Noch ein Wort zum Thema Fühlen. Hier wurde ein Barfußpfad in einem märchenhaften Fasnachtswald mit Figuren der Narrenzünfte aus dem Rothauser Land installiert. Um diese Traumwelt in vollen Zügen genießen zu können, müssen Besucher Schuhe und Strümpfe ausziehen, um die Bodenbeschaffenheit mit Kies, Sand, Tannenzapfen oder Korken fühlen zu können.

Neben der spannenden Erlebniswelt im Haus der Sinne werden verschiedene Aktionen insbesondere für Kinder angeboten, wie Forscher-, Detektiv- und Entdeckertage, Bastel- und Kreativnachmittage oder spezielle Programme zu einem Kindergeburtstag. Im Foyer der zweiten Etage werden in unregelmäßigen Abständen wechselnde Kunstausstellungen gezeigt.

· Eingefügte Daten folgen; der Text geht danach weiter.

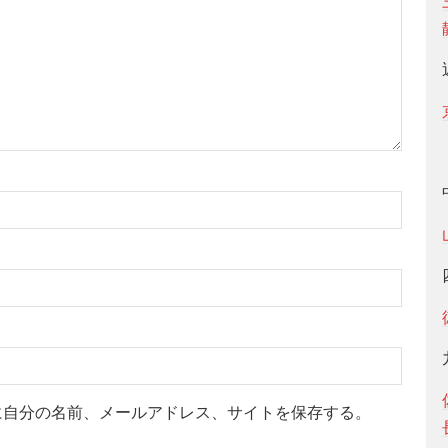
に自分の名前、メールアドレス、サイトを保存する。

Das hauseigene Café Wunderfitz bietet rund 45 Sitzplätze sowie eine Terrasse mit Blick auf den Skulpturenpark.

Im Obergeschoss kann das Thema Zeit spielerisch erlebt werden.

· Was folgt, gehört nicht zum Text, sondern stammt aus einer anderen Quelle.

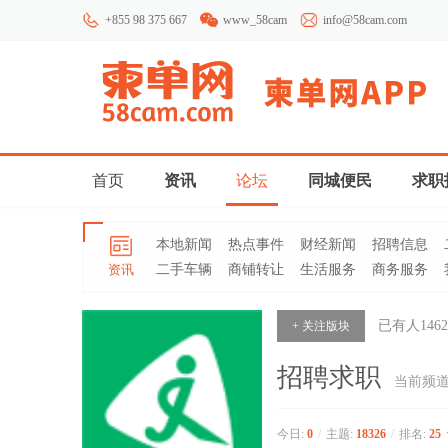
+855 98 375 667
www_58cam
info@58cam.com
首页
资讯
论坛
同城便民
求职
本地新闻
热点事件
财经新闻
招聘信息
资讯
二手车辆
商铺转让
生活服务
商务服务
已有人
1462
+ 关注版块
招聘求职
当前频
今日:
0
/
主题:
18326
/
排名:
25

Die bisherige Zunftstube im Schwarzwaldhaus der Sinne soll künftig für den Museumsbereich „Zeit“ genutzt werden. Bürgermeister Christian ...
Die bisherige Zunftstube im Schwarzwaldhaus der Sinne soll künftig für den Museumsbereich „Zeit“ genutzt werden. Bürgermeister Christian Behringer freut sich über konzeptionelle Ideen. | Bild: Wilfried Dieckmann

Ideengeber und geistiger Pate dieses Themenbereichs ist der Grafenhausener Soziologe Hartmut Rosa von der Universität Jena, der sich unter anderem durch seine Veröffentlichungen zum Thema Be- und Entschleunigung einen Namen gemacht hat.

Mit dem Tüftler Matthias Wild und dem Holzbildhauer Simon Stiegeler versucht er, seine soziologischen Ergebnisse nicht theoretisch, sondern praktisch zu veranschaulichen: Wie kam es zur Beschleunigung der Zeit? Und wo stecken Zeitfresser? Diese und viele weitere Fragen werden in diesem Themenbereich aufgeworfen und, wenn möglich, erklärt.